# Dale Derry's Video Library



## Andre (Jul 18, 2014)

Just found a channel, by Dale Darry on machine shop instructional videos. Never heard anybody talk about him on the forum or on youtube, and I think be deserves some support.

https://www.youtube.com/channel/UCorf3SIH8zyQnfNCdMRNFnQ

Very nice channel, best production quality I've ever seen on machine shop videos.


----------



## awander (Jul 18, 2014)

One of his videos just showed up in my list of Subscribed Channels-funny because I don't remember subscribing...
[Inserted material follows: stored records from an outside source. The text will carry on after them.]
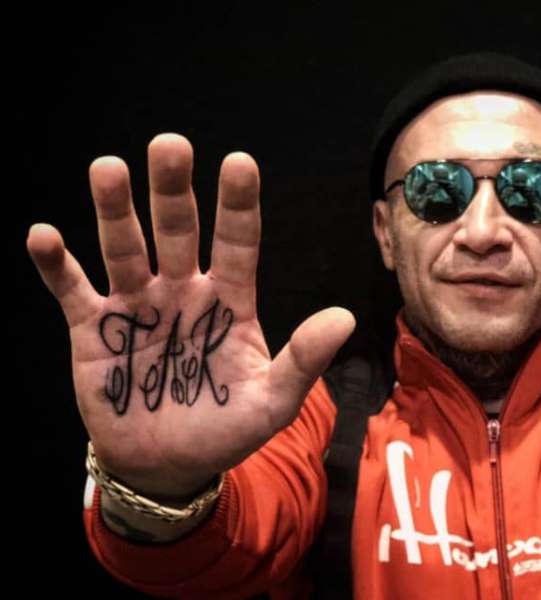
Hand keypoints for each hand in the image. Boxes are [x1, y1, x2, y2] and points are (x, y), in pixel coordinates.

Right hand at [26, 133, 354, 500]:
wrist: (170, 465)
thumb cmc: (227, 428)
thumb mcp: (273, 401)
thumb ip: (303, 358)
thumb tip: (346, 318)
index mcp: (230, 301)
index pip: (238, 242)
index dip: (238, 205)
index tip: (240, 162)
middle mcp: (184, 290)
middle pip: (177, 231)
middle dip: (173, 190)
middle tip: (170, 144)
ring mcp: (137, 305)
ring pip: (125, 248)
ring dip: (114, 211)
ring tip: (108, 168)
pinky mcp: (94, 330)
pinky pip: (72, 290)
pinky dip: (56, 265)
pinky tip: (43, 235)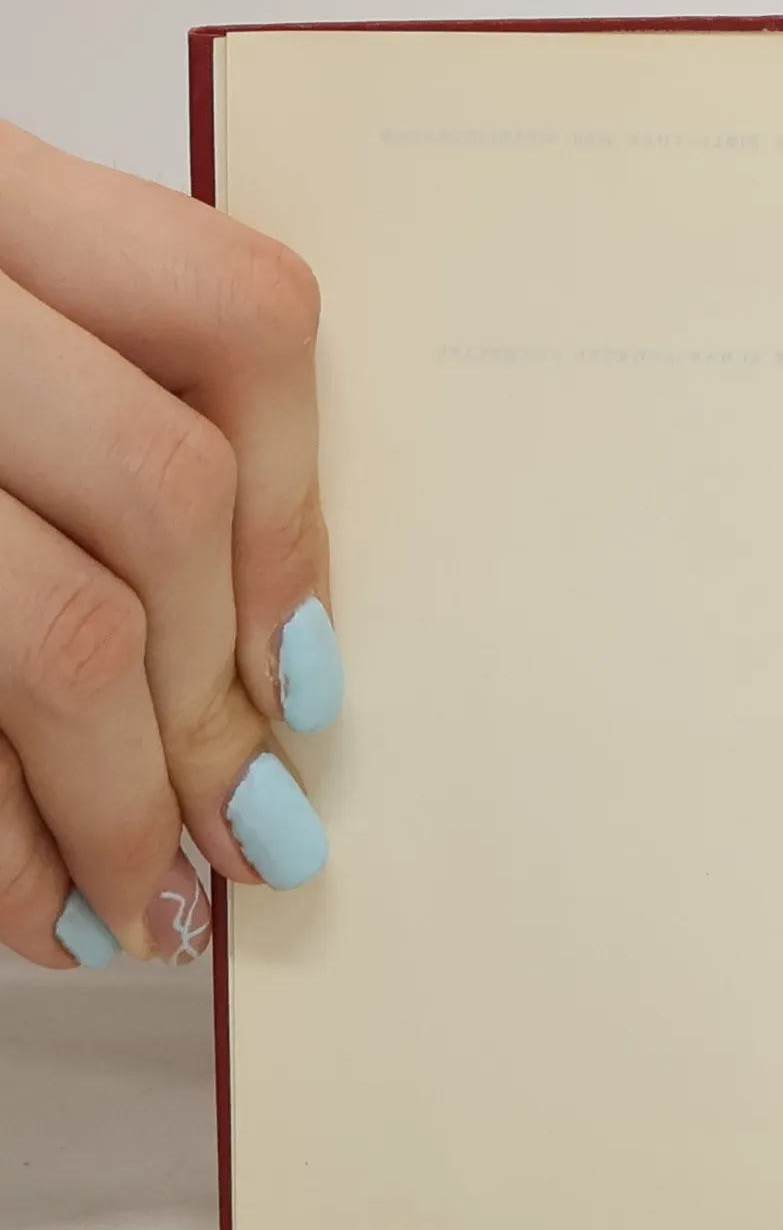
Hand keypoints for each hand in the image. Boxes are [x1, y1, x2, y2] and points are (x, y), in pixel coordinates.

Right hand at [0, 122, 338, 970]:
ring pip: (62, 631)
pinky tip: (27, 906)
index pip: (240, 322)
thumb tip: (280, 670)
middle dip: (213, 706)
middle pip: (164, 496)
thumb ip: (98, 427)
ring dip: (120, 804)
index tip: (307, 678)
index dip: (295, 521)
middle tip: (244, 833)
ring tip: (142, 904)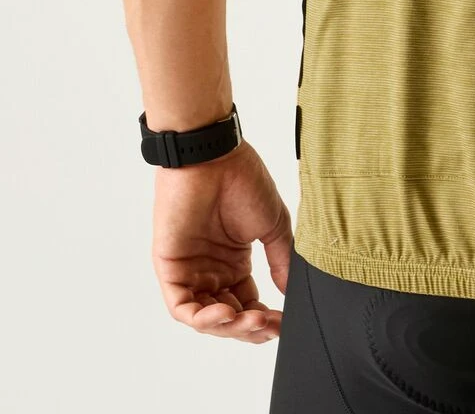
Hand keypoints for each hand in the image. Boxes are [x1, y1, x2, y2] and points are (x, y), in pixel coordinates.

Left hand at [151, 139, 292, 341]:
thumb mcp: (272, 224)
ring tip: (251, 321)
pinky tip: (226, 313)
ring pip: (205, 317)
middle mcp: (212, 271)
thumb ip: (281, 260)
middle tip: (269, 326)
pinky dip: (202, 317)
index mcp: (235, 263)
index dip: (265, 319)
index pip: (249, 303)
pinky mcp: (170, 270)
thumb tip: (292, 292)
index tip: (284, 322)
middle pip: (229, 317)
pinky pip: (182, 307)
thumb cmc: (243, 181)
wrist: (215, 159)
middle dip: (249, 327)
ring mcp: (190, 272)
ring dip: (228, 326)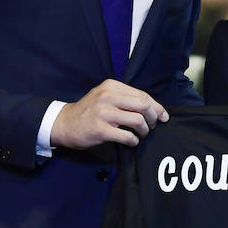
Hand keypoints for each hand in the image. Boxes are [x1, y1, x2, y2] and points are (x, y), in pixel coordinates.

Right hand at [50, 79, 167, 148]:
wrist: (64, 123)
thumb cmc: (89, 111)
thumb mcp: (104, 96)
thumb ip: (124, 98)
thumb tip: (152, 107)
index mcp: (111, 86)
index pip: (141, 95)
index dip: (156, 106)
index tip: (163, 115)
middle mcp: (108, 96)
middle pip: (143, 105)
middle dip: (153, 117)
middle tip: (152, 126)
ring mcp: (103, 113)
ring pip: (138, 120)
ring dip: (144, 130)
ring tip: (142, 134)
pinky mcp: (100, 130)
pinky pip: (127, 136)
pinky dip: (133, 140)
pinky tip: (132, 141)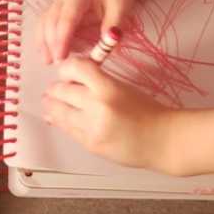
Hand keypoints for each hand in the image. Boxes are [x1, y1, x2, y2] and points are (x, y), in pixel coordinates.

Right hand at [38, 0, 138, 63]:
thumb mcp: (121, 9)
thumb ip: (112, 28)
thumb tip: (105, 49)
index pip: (66, 18)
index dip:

I was gonna' ignore it, but since you recommended him, I'll check it out.


----------



## jpfabricator (Jul 18, 2014)

He has a vido on how to level a lathe on the cheap.
A few other interesting tips also.
Jake Parker


----------



## Andre (Jul 18, 2014)

awander said:


> One of his videos just showed up in my list of Subscribed Channels-funny because I don't remember subscribing...
> 
> I was gonna' ignore it, but since you recommended him, I'll check it out.



That's exactly what happened to me! Don't remember him, went to unsubscribe because I'm not interested in car stuff, but I was sorely mistaken.

- - - Updated - - -



jpfabricator said:


> He has a vido on how to level a lathe on the cheap.
> A few other interesting tips also.
> Jake Parker


I'm going to build a level like that, great idea. Even though I have an 8" starrett level it has a busted vial and it's cheaper to make one with a plumb bob then fix the starrett.


----------



## HMF (Jul 20, 2014)

Good suggestion.

When I get a chance, I will add his stuff to our video library.

UPDATE: There are 8 of his videos in there now You asked you got. )


----------